Crypts when the mausoleum opened cost between $350 and $400 in the limestone, granite and pink marble structure.

Crowds roamed Woodland in early evening listening to the history of Ironton through the words of the re-enactors.

Gertrude Means Julian, daughter of the famous Means ironmaster family, married William Alexander Julian, an entrepreneur and last man to hold the post of treasurer of the United States under Franklin Delano Roosevelt.

Martha Ellen Johnson fell in love with a preacher, the Rev. Henry D. L. Webster, and wanted to marry, but her future husband was chased away by her sister, fearful the man could not provide the lifestyle the young woman was used to.

Heartbroken the man wrote “Lorena,” a love song, to the young woman that was sung by soldiers on both sides of the Civil War.

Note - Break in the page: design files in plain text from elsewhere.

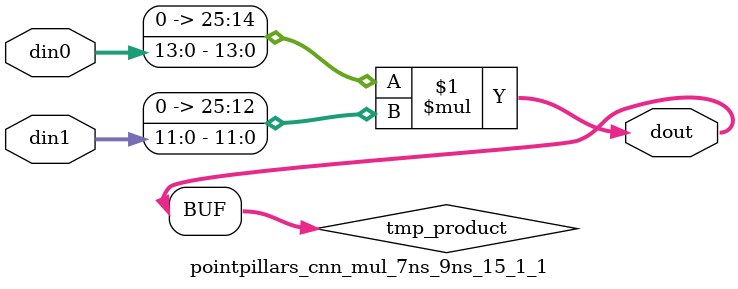
<source format=v>

`timescale 1 ns / 1 ps

 (* DowngradeIPIdentifiedWarnings="yes" *) module pointpillars_cnn_mul_7ns_9ns_15_1_1(din0, din1, dout);
parameter ID = 1;
parameter NUM_STAGE = 0;
parameter din0_WIDTH = 14;
parameter din1_WIDTH = 12;
parameter dout_WIDTH = 26;

input [din0_WIDTH - 1 : 0] din0; 
input [din1_WIDTH - 1 : 0] din1; 
output [dout_WIDTH - 1 : 0] dout;

wire signed [dout_WIDTH - 1 : 0] tmp_product;
























assign tmp_product = $signed({1'b0, din0}) * $signed({1'b0, din1});











assign dout = tmp_product;





















endmodule

</source>
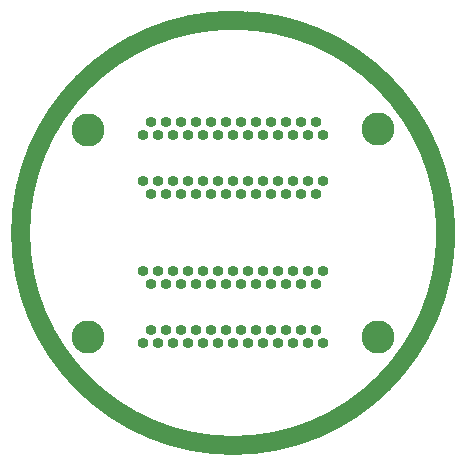
<source format=gbs>
G04 #@! TF.GenerationSoftware,KiCad,Pcbnew,(6.0.5)*
G04 #@! TF.CreationDate,2022-09-27T11:09:55-06:00*
G04 #@! TF.ProjectId,Double_MicroD_25_Gateway,446f7562-6c65-45f4-9d69-63726f445f32,rev?*
G04 #@! TF.SameCoordinates,Original*
G04 #@! TF.FileFunction,Soldermask,Bot*
G04 #@! TF.FilePolarity,Negative*
%FSLAX46Y46*%
G04 Gerber Fmt 4.6, Leading zero omitted, Abs format (unit mm)*
G04 Created by KiCad (PCBNEW (6.0.5)) date 2022-09-27 11:09:55*
%MOMM*%
%LPD*%
G01*
G04 APERTURE LIST*
%ADD10C,1.600000*%
%ADD11O,0.920000X0.920000*%
%ADD12C,2.800000*%
G04 APERTURE END LIST*
D10*
X18000000Y0D02*
G75*
G03*
X18000000Y0I-18000000J0D01*
G01*
D11*
X-7620000Y4350000D03*
X-6350000Y4350000D03*
X-5080000Y4350000D03*
X-3810000Y4350000D03*
X-2540000Y4350000D03*
X-1270000Y4350000D03*
X0Y4350000D03*
X1270000Y4350000D03*
X2540000Y4350000D03*
X3810000Y4350000D03*
X5080000Y4350000D03*
X6350000Y4350000D03*
X7620000Y4350000D03*
X-6985000Y3250000D03*
X-5715000Y3250000D03*
X-4445000Y3250000D03*
X-3175000Y3250000D03*
X-1905000Y3250000D03*
X-635000Y3250000D03*
X635000Y3250000D03*
X1905000Y3250000D03*
X3175000Y3250000D03*
X4445000Y3250000D03*
X5715000Y3250000D03*
X6985000Y3250000D03*
X-7620000Y-3250000D03*
X-6350000Y-3250000D03*
X-5080000Y-3250000D03*
X-3810000Y-3250000D03*
X-2540000Y-3250000D03*
X-1270000Y-3250000D03*
X0Y-3250000D03*
X1270000Y-3250000D03*
X2540000Y-3250000D03*
X3810000Y-3250000D03*
X5080000Y-3250000D03*
X6350000Y-3250000D03*
X7620000Y-3250000D03*
X-6985000Y-4350000D03*
X-5715000Y-4350000D03*
X-4445000Y-4350000D03*
X-3175000Y-4350000D03*
X-1905000Y-4350000D03*
X-635000Y-4350000D03*
X635000Y-4350000D03*
X1905000Y-4350000D03*
X3175000Y-4350000D03*
X4445000Y-4350000D03*
X5715000Y-4350000D03*
X6985000Y-4350000D03*
X-7620000Y8250000D03*
X-6350000Y8250000D03*
X-5080000Y8250000D03*
X-3810000Y8250000D03*
X-2540000Y8250000D03*
X-1270000Y8250000D03*
X0Y8250000D03*
X1270000Y8250000D03*
X2540000Y8250000D03*
X3810000Y8250000D03*
X5080000Y8250000D03*
X6350000Y8250000D03*
X7620000Y8250000D03*
X-6985000Y9350000D03*
X-5715000Y9350000D03*
X-4445000Y9350000D03*
X-3175000Y9350000D03*
X-1905000Y9350000D03*
X-635000Y9350000D03*
X635000Y9350000D03*
X1905000Y9350000D03*
X3175000Y9350000D03*
X4445000Y9350000D03*
X5715000Y9350000D03*
X6985000Y9350000D03*
D12*
X12275000Y8800000D03*
X-12275000Y8740000D03*
D11*
X-7620000Y-9350000D03*
X-6350000Y-9350000D03*
X-5080000Y-9350000D03*
X-3810000Y-9350000D03*
X-2540000Y-9350000D03*
X-1270000Y-9350000D03*
X0Y-9350000D03*
X1270000Y-9350000D03*
X2540000Y-9350000D03*
X3810000Y-9350000D03*
X5080000Y-9350000D03*
X6350000Y-9350000D03*
X7620000Y-9350000D03*
X-6985000Y-8250000D03*
X-5715000Y-8250000D03*
X-4445000Y-8250000D03*
X-3175000Y-8250000D03*
X-1905000Y-8250000D03*
X-635000Y-8250000D03*
X635000Y-8250000D03*
X1905000Y-8250000D03*
X3175000Y-8250000D03*
X4445000Y-8250000D03*
X5715000Y-8250000D03*
X6985000Y-8250000D03*
D12*
X-12275000Y-8860000D03*
X12275000Y-8800000D03*
M02*

</source>
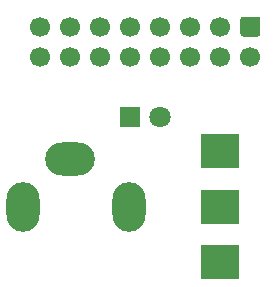
<source format=gbr>
%TF.GenerationSoftware,KiCad,Pcbnew,(5.1.9)-1*%
%TF.CreationDate,2021-03-02T23:47:49+00:00*%
%TF.ProjectId,Power In,506f7765-7220-4496-9e2e-6b696361645f,rev?*%
%TF.SameCoordinates,Original*%
%TF.FileFunction,Soldermask,Bot*%
%TF.FilePolarity,Negative*%
%FSLAX46Y46*%
G04 Gerber Fmt 4.6, Leading zero omitted, Abs format (unit mm)*
G04 Created by KiCad (PCBNEW (5.1.9)-1) date 2021-03-02 23:47:49*
%MOMM*%
%LPD*%
G01*
G04 APERTURE LIST*
%ADD10R,1.800000X1.800000*%
%ADD11C,1.800000*%
%ADD12R,3.300000X3.000000*%
%ADD13C,1.700000*%
%ADD14O,2.800000X4.200000*%
%ADD15O,4.200000X2.800000*%
G04 APERTURE END LIST*
D10*
%TO.C,D1*%
X139700000Y-86360000D03*
D11*
X142240000Y-86360000D03*
%TD*%
D12*
%TO.C,SW1*%
X147320000Y-89300000D03*
X147320000Y-94000000D03*
X147320000Y-98700000D03*
%TD*%
D13*
%TO.C,J2*%
X132080000Y-81280000D03*
X134620000Y-81280000D03*
X137160000Y-81280000D03*
X139700000Y-81280000D03*
X142240000Y-81280000D03*
X144780000Y-81280000D03*
X147320000Y-81280000D03*
X149860000Y-81280000D03*
X132080000Y-78740000D03*
X134620000Y-78740000D03*
X137160000Y-78740000D03*
X139700000Y-78740000D03*
X142240000Y-78740000D03*
X144780000Y-78740000D03*
X147320000Y-78740000D03*
G36*
G01*
X149260000Y-77890000D02*
X150460000Y-77890000D01*
G75*
G02*
X150710000Y-78140000I0J-250000D01*
G01*
X150710000Y-79340000D01*
G75*
G02*
X150460000Y-79590000I-250000J0D01*
G01*
X149260000Y-79590000D01*
G75*
G02*
X149010000Y-79340000I0J250000D01*
G01*
X149010000Y-78140000D01*
G75*
G02*
X149260000Y-77890000I250000J0D01*
G01*
G37*
%TD*%
D14*
%TO.C,J1*%
X139620000Y-93980000D03*
D15*
X134620000Y-89980000D03*
D14*
X130620000Y-93980000D03*
%TD*%
M02*

</source>
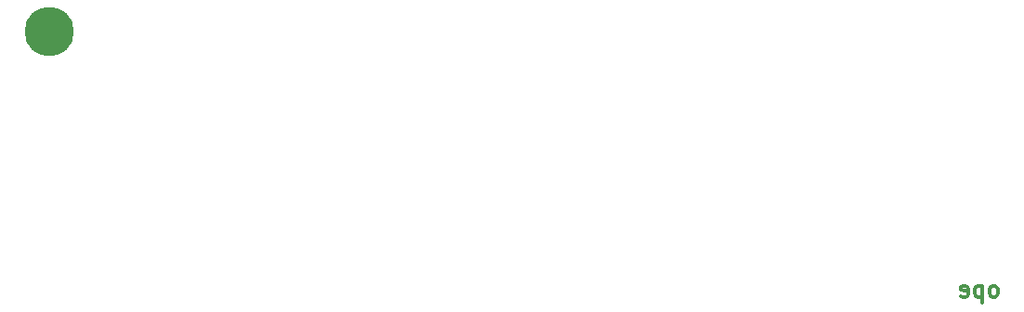
<source format=gbr>
G04 #@! TF.GenerationSoftware,KiCad,Pcbnew,(5.1.10-1-10_14)*
G04 #@! TF.CreationDate,2021-08-20T11:59:55-05:00*
G04 #@! TF.ProjectId,PCB-Keychains,5043422d-4b65-4796-9368-61696e732e6b,rev?*
G04 #@! TF.SameCoordinates,Original*
G04 #@! TF.FileFunction,Soldermask,Bot*
G04 #@! TF.FilePolarity,Negative*
%FSLAX46Y46*%
G04 Gerber Fmt 4.6, Leading zero omitted, Abs format (unit mm)*
G04 Created by KiCad (PCBNEW (5.1.10-1-10_14)) date 2021-08-20 11:59:55*
%MOMM*%
%LPD*%
G01*
G04 APERTURE LIST*
%ADD10C,0.375000*%
%ADD11C,4.500000*%
G04 APERTURE END LIST*
D10*
X98869821Y-159814821D02*
X99012678Y-159743392D01*
X99084107Y-159671964D01*
X99155535Y-159529107D01*
X99155535Y-159100535D01*
X99084107Y-158957678D01*
X99012678Y-158886250D01*
X98869821Y-158814821D01*
X98655535Y-158814821D01*
X98512678Y-158886250D01*
X98441250Y-158957678D01*
X98369821Y-159100535D01*
X98369821Y-159529107D01*
X98441250Y-159671964D01*
X98512678Y-159743392D01*
X98655535Y-159814821D01*
X98869821Y-159814821D01*
X97726964Y-158814821D02*
X97726964Y-160314821D01*
X97726964Y-158886250D02*
X97584107Y-158814821D01*
X97298392Y-158814821D01*
X97155535Y-158886250D01*
X97084107Y-158957678D01*
X97012678Y-159100535D01*
X97012678Y-159529107D01*
X97084107Y-159671964D01*
X97155535Y-159743392D01*
X97298392Y-159814821D01*
X97584107Y-159814821D01*
X97726964Y-159743392D01*
X95798392Y-159743392D02*
X95941250Y-159814821D01*
X96226964Y-159814821D01*
X96369821Y-159743392D01*
X96441250Y-159600535D01*
X96441250Y-159029107D01*
X96369821Y-158886250D01*
X96226964Y-158814821D01*
X95941250Y-158814821D01*
X95798392Y-158886250D01*
X95726964Y-159029107D01*
X95726964Y-159171964D01*
X96441250Y-159314821D01*
D11*
X12691250Y-135636250D03*
M02*

</source>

Hiram Campbell brought the first persimmon tree to the city, had created stained glass windows valued today at $1.2 million and had President Rutherford B. Hayes to dinner.

And then there is Nannie Kelley Wright, the grande dame of Ironton and the historical walk, portrayed by Kay Rader. Nannie, who was once the second richest woman in the world and the only woman ironmaster, crossed the Atlantic 14 times, was presented at the Court of St. James and married a man 15 years her junior.

“When I died Min Grimes (of The Tribune) wrote of me, “her life was one of bold adventure,” Rader said. “And it was.”